The NVIDIA ACE suite included NVIDIA Riva, GPU-accelerated multilingual speech and translation microservices, for automatic speech recognition, text-to-speech, and machine translation. One ideal use case, according to NVIDIA’s materials, seems to be “transform[ing] chatbots into engaging, expressive multilingual assistants and avatars.”

Similarly, NVIDIA’s latest announcement highlights several possibilities for integrating multilingual voice capabilities into apps, such as customer service bots, interactive voice assistants, and multilingual content platforms.

The latest NVIDIA blog post walks readers through performing basic inference tasks directly through their browsers using interactive speech and translation model interfaces in the NVIDIA API catalog.

Large language models (LLMs), which have powered some of the most recent and impactful advances in MT, benefit from microservices. LLMs require significant computation resources, while microservices can help efficiently scale resource-intensive components while minimizing the effect on the rest of the system.

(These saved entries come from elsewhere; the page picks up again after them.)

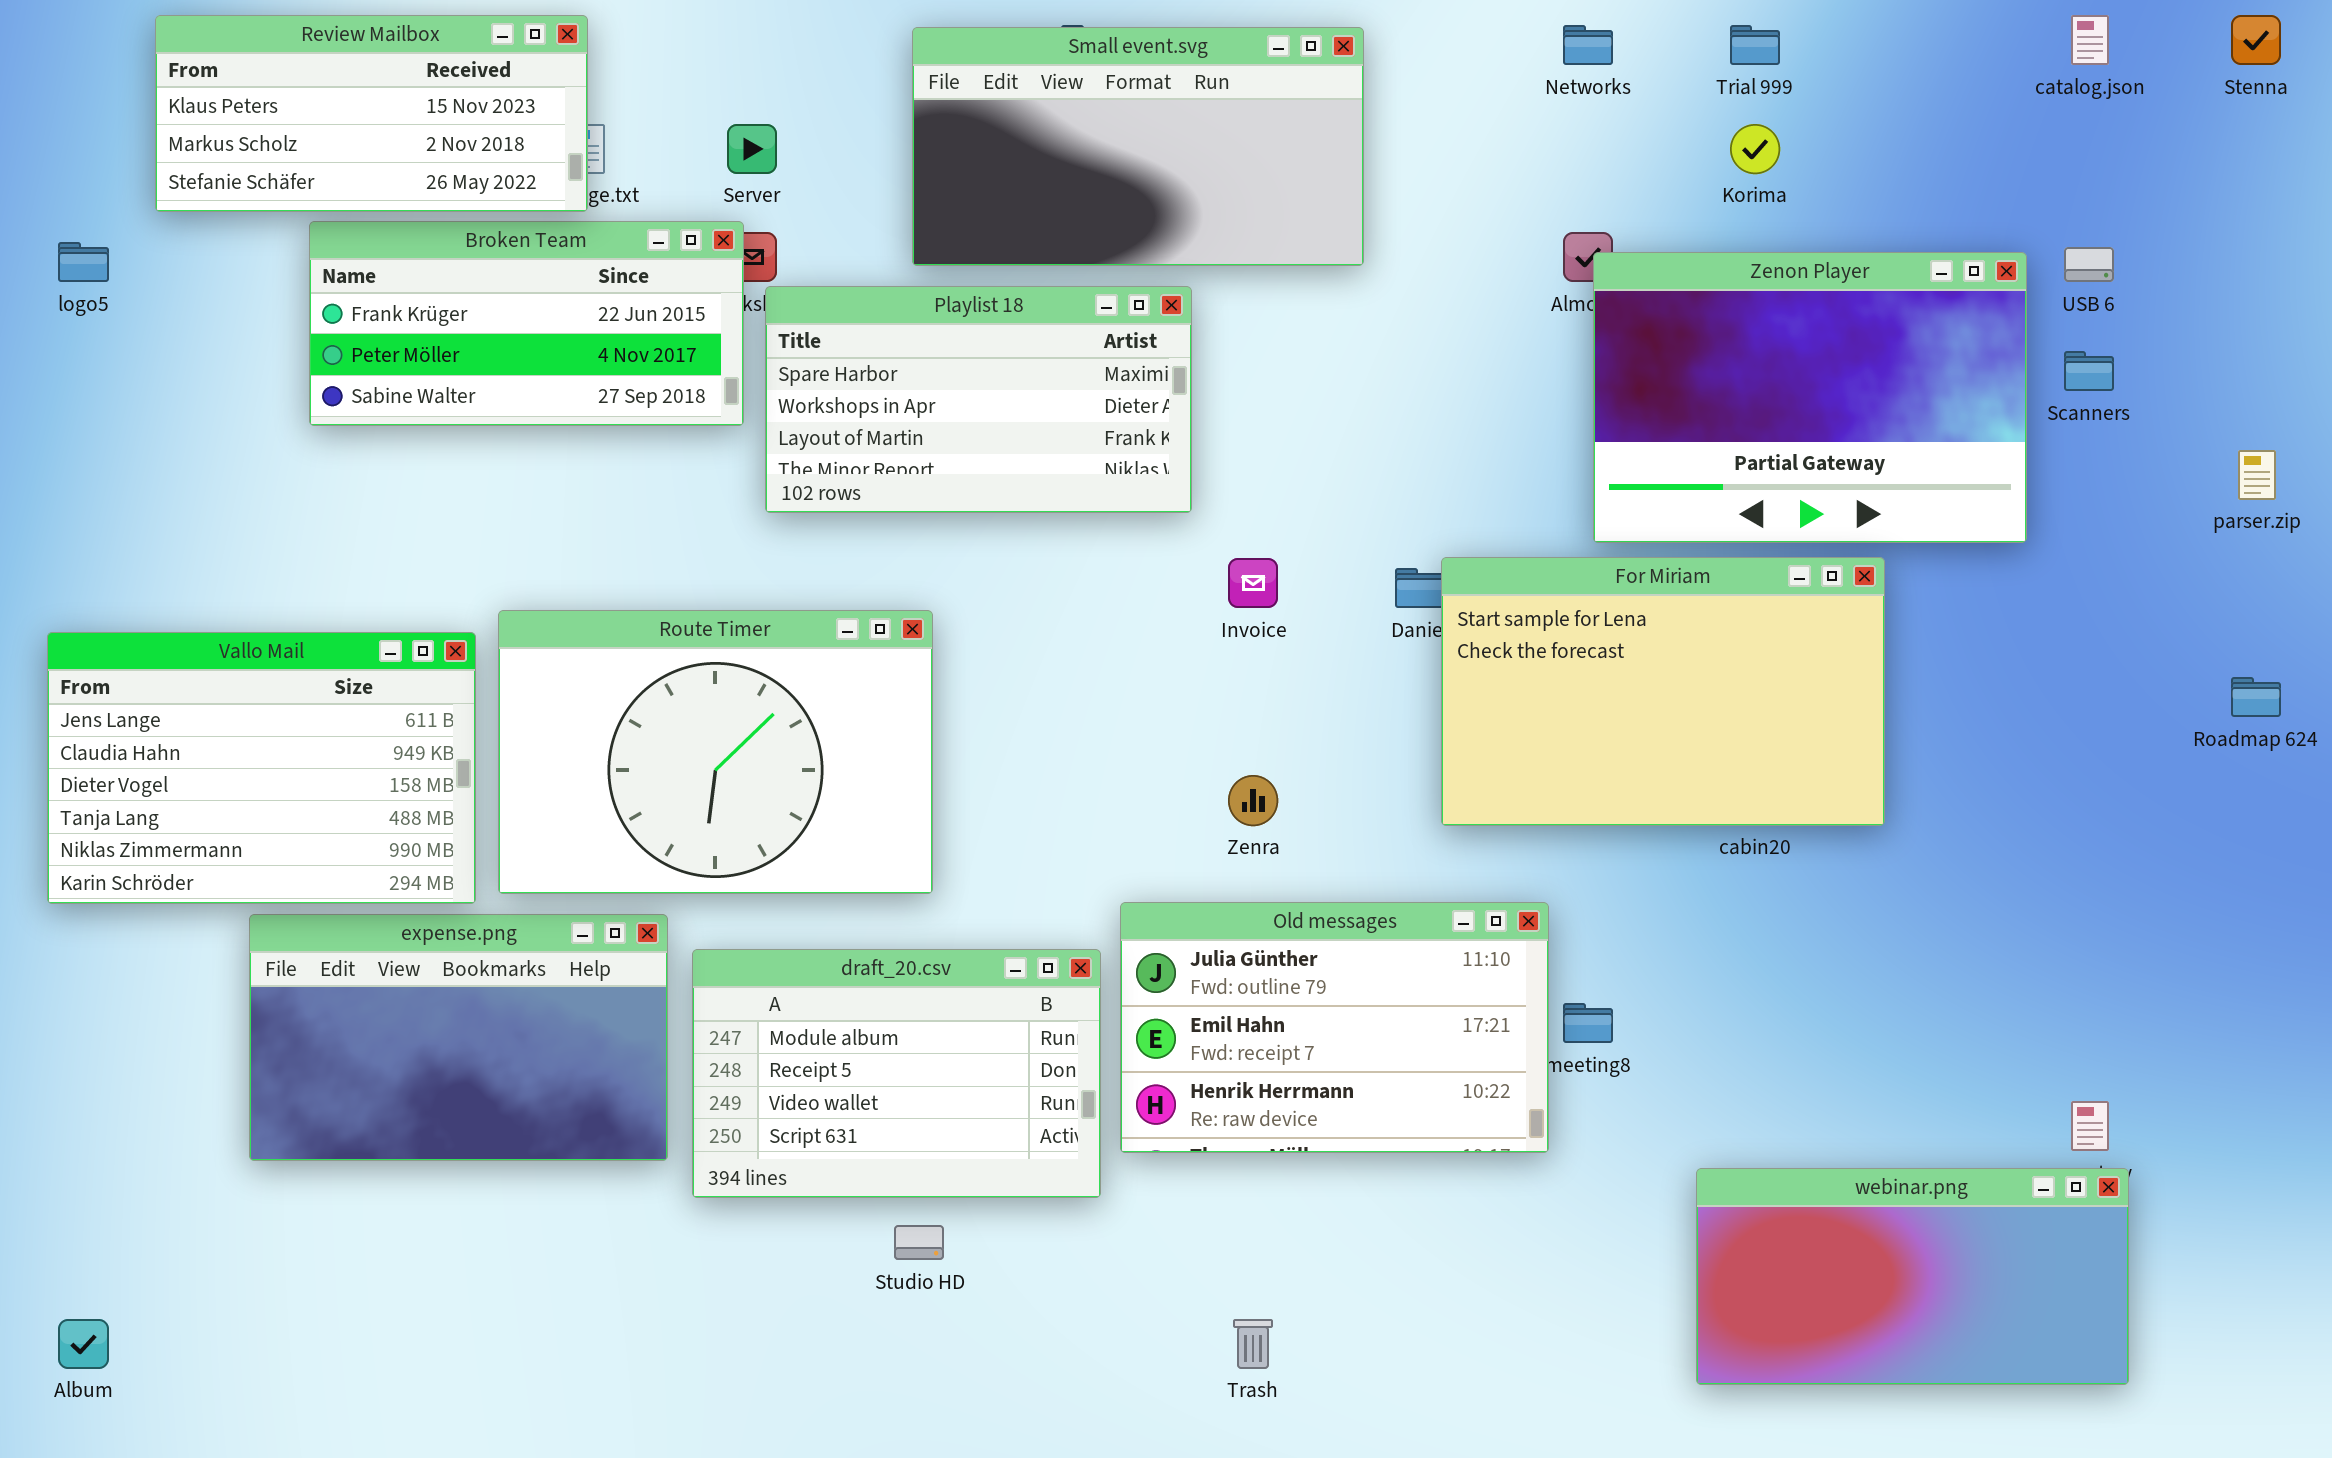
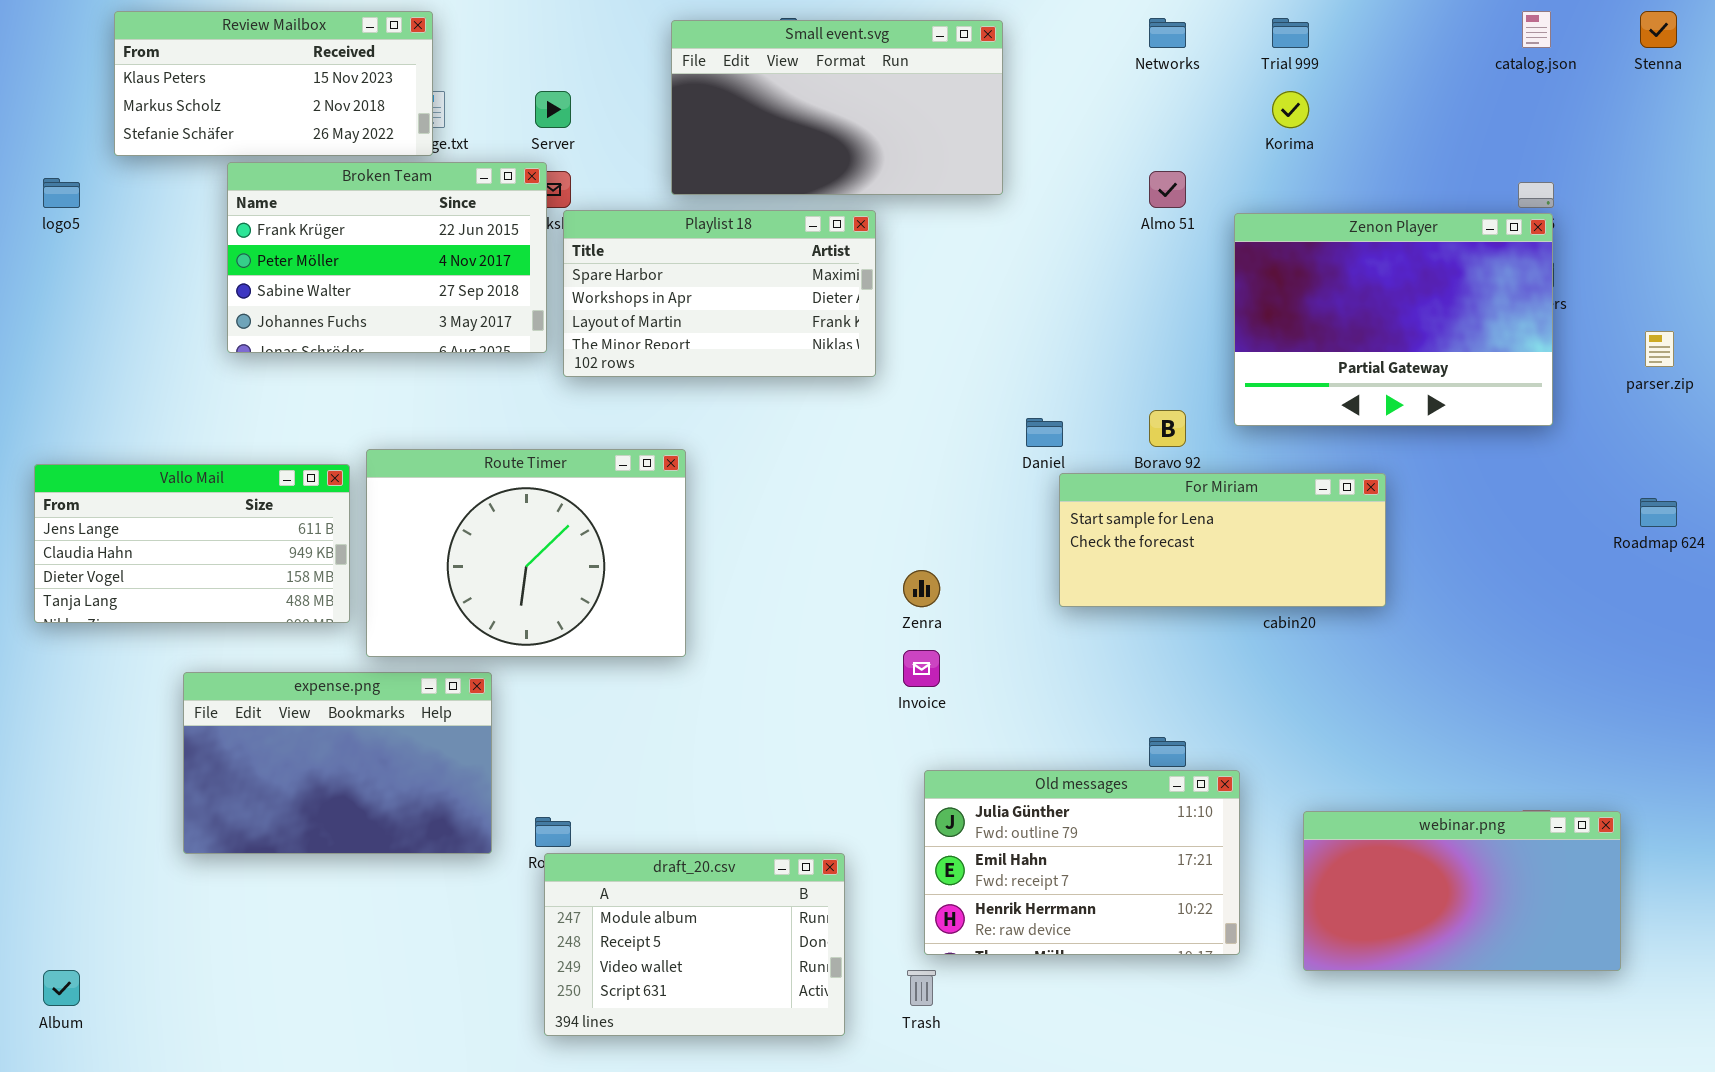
Broken Team: [309,221,744,426] -> [227,162,547,353], resized
Zenon Player: [1593,252,2027,543] -> [1234,213,1553,426], moved
For Miriam: [1441,557,1885,826] -> [1059,473,1386,607], resized
Invoice: [1228,558,1278,608] -> [903,650,940,687], moved
Vallo Mail: [47,632,476,904] -> [34,464,350,623], resized
Old messages: [1120,902,1549,1153] -> [924,770,1240,955], moved
draft_20.csv: [692,949,1101,1198] -> [544,853,845,1036], moved
webinar.png: [1696,1168,2129,1385] -> [1303,811,1621,971], moved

NVIDIA continues to pursue research in the field of MT, most recently with a September 20, 2024 paper on EMMeTT: Efficient Multimodal Machine Translation Training. Its ongoing focus on improving language technology and specifically language AI is notable considering that the company’s bread and butter, developing and manufacturing chips, is several degrees removed from translation, transcription, and text-to-speech capabilities.

It also pits NVIDIA in competition with a number of heavy hitters in the tech space, including IBM, Microsoft’s Azure, and AWS, which calls itself “the most complete platform for microservices.”